Authors: Zhenhua Wu, Linxuan Jiang, Xiang Li, Chaowei Fang, Yipeng Qin, Guanbin Li

AAAI 2025 | Venue PDF | Archive PDF | Plain Text | LLM Run Details

Reproducibility Variable Result LLM Response
Research Type Experimental Extensive experiments on the HDTF dataset and additional test sets demonstrate that our method outperforms existing approaches in visual quality, facial landmark accuracy, and audio-visual synchronization while being more computationally efficient in both training and inference.
Researcher Affiliation Collaboration 1Sun Yat-sen University, 2Shanghai Innovation Institute, 3Guangdong University of Technology, 4Gezhi Intelligent Technology, 5Xidian University, 6Cardiff University, 7Peng Cheng Laboratory 8Guangdong Key Laboratory of Big Data Analysis and Processing. The authors have affiliations with universities (academic) and technology institutes/companies (industry/research), indicating a collaborative effort.

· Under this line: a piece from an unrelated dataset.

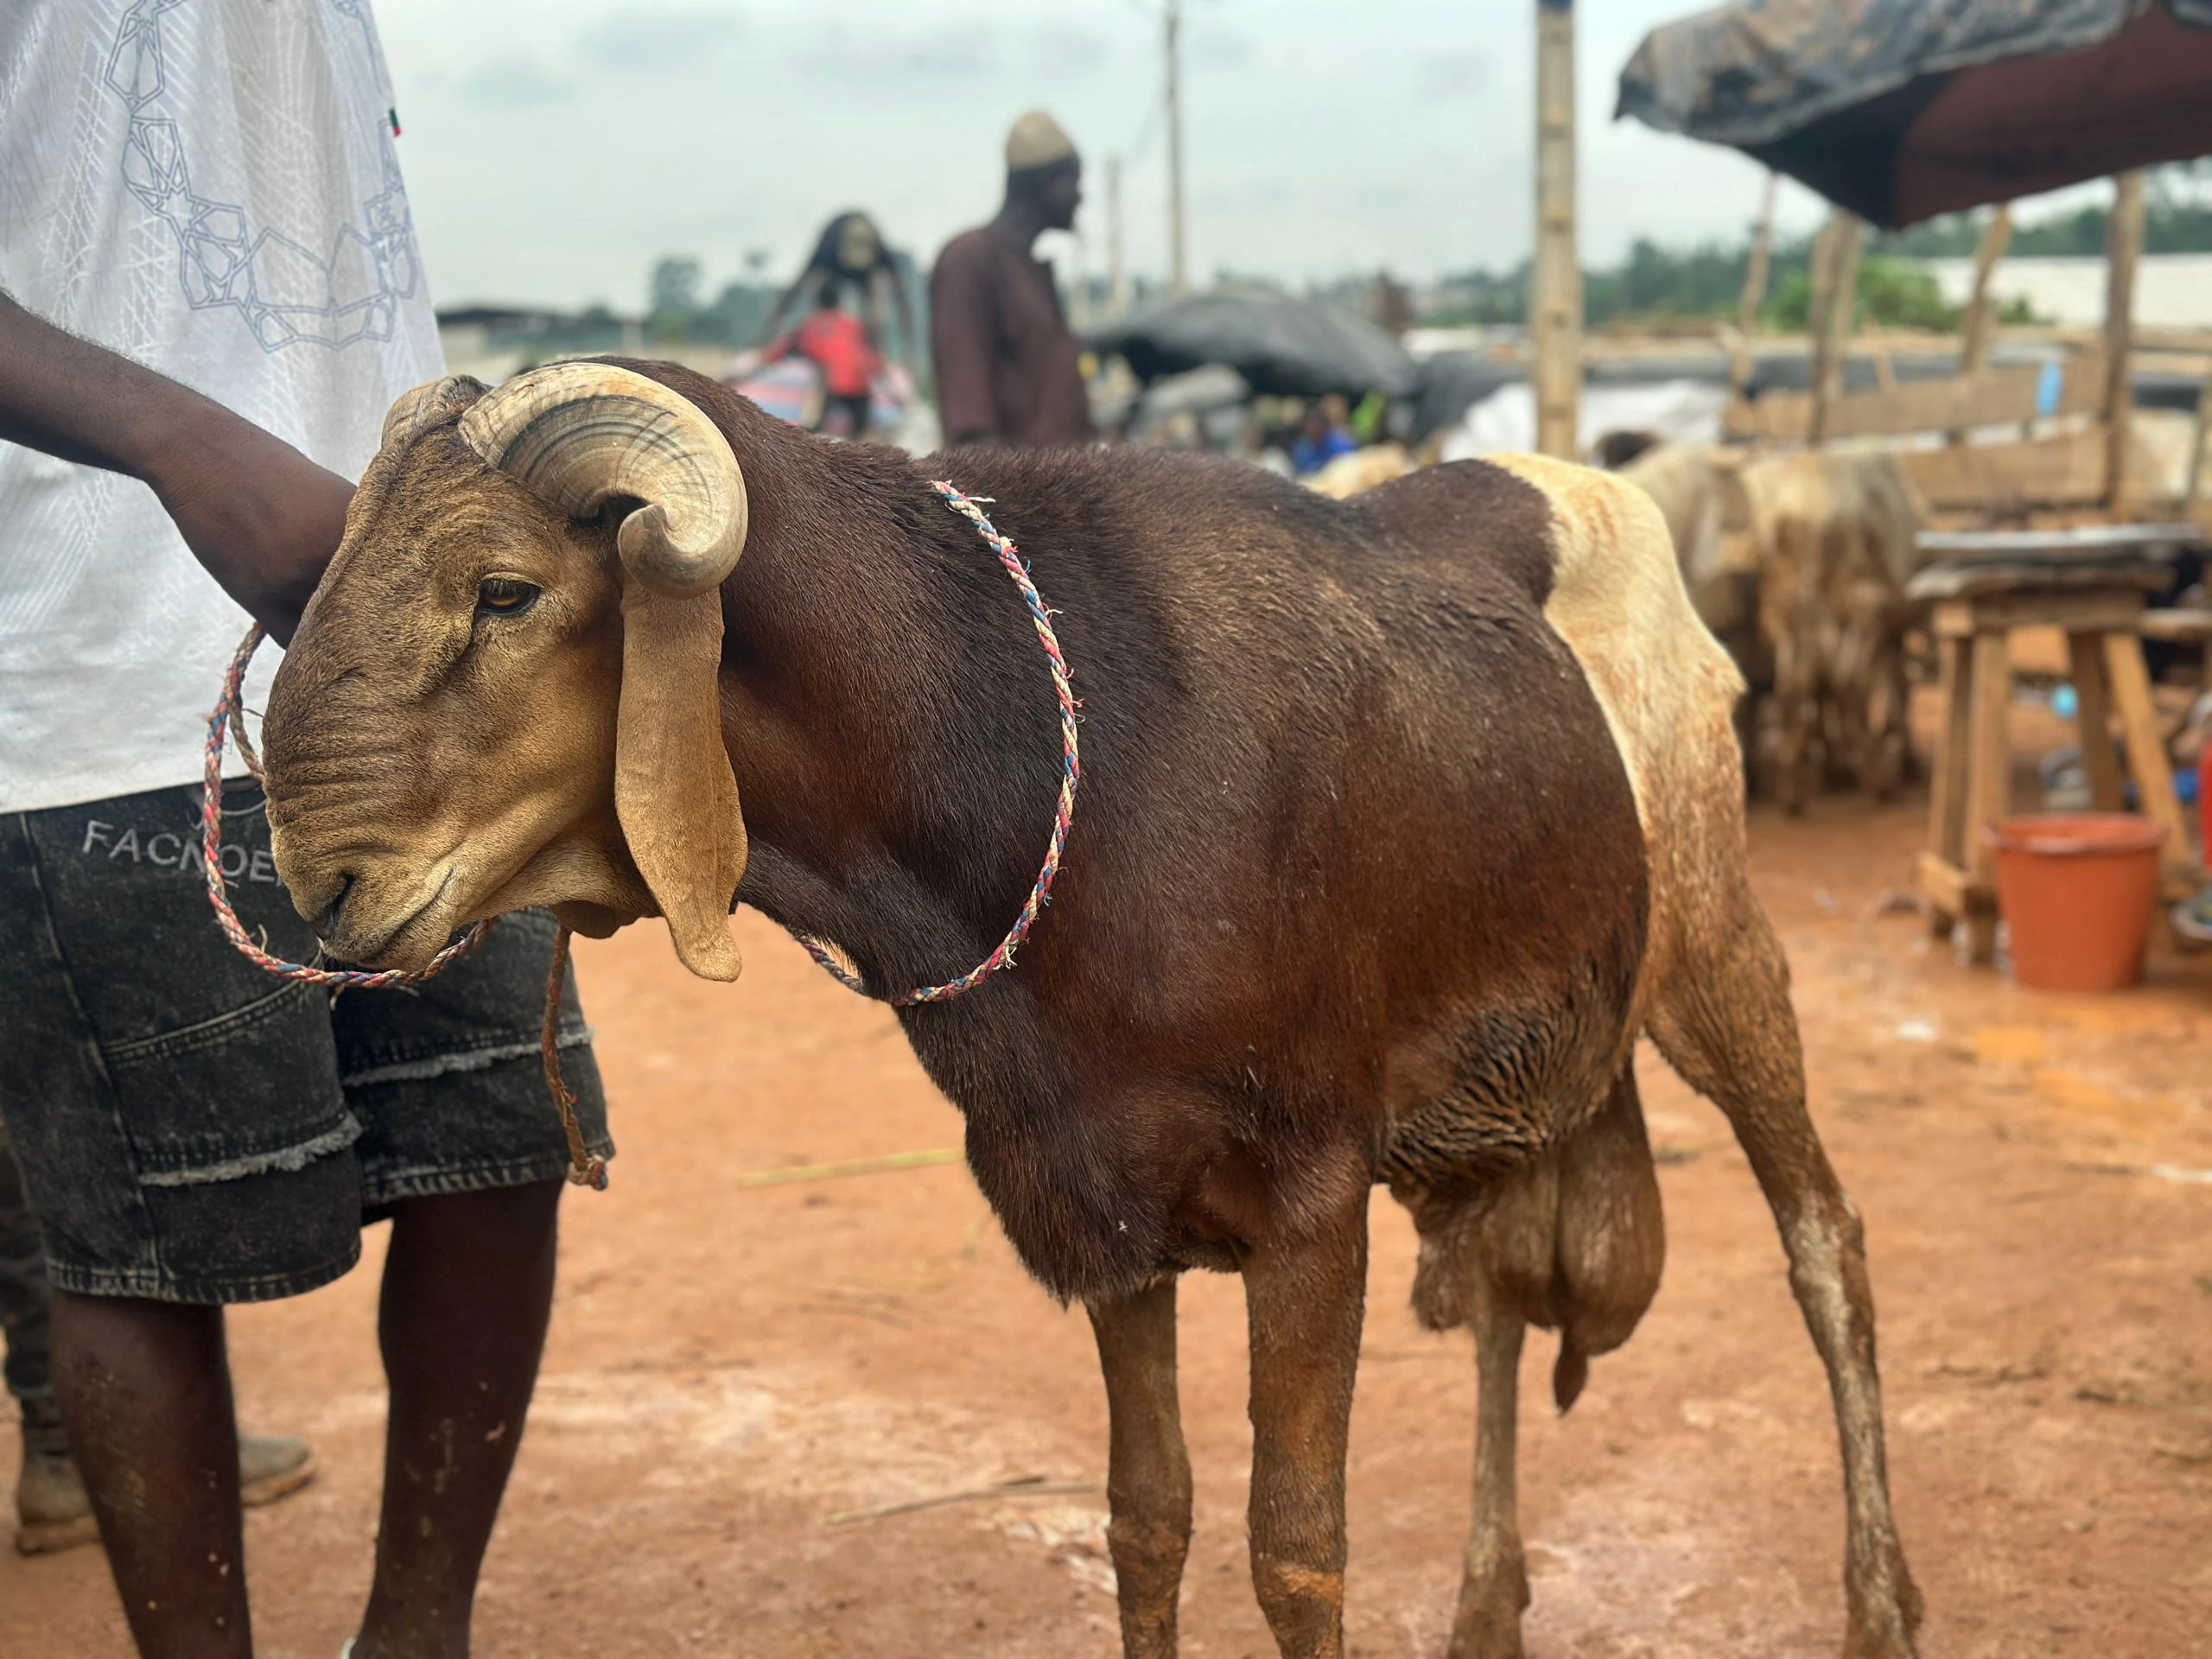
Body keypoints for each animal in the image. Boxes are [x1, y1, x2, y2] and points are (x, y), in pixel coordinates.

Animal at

Pseudocode No No specific pseudocode or algorithm blocks are explicitly provided in the paper. The methodology is described through text and mathematical equations.
Open Source Code No The paper does not contain an explicit statement about releasing source code for the described methodology, nor does it provide a link to a code repository.
Open Datasets Yes Extensive experimental results on HDTF (Zhang et al. 2021) and two testing sets (Li et al. 2023; Ye et al. 2023b) demonstrate that our method achieves state-of-the-art performance... We conduct experiments on three datasets: HDTF (Zhang et al. 2021), Testset 1 (Li et al. 2023), and Testset 2 (Ye et al. 2023b).
Dataset Splits No The paper mentions that for the HDTF dataset, 8 videos are selected, but it does not specify a quantitative training, validation, and test split for the datasets used in the overall evaluation of the model.
Hardware Specification No The paper mentions 'high-end GPUs' in the context of NeRF-based methods but does not provide specific hardware details (like GPU models, CPU models, or memory) used for running its own experiments.
Software Dependencies No The paper references several models and frameworks like Hu BERT (Hsu et al. 2021), Faceformer (Fan et al. 2022), MediaPipe (Lugaresi et al. 2019), Depth-anything (Yang et al. 2024), and VGG network (Sengupta et al. 2019), but does not provide specific version numbers for these or other software dependencies.
Experiment Setup Yes The paper specifies the training schedule for the Expression-Controlled 3DGS Head Synthesis, detailing three stages with specific iteration counts: 'Initialization Stage (3,000 iterations)', 'Deformation Stage (2,000 iterations)', and 'Refinement Stage (15,000 iterations)'. It also describes the loss functions used for different modules.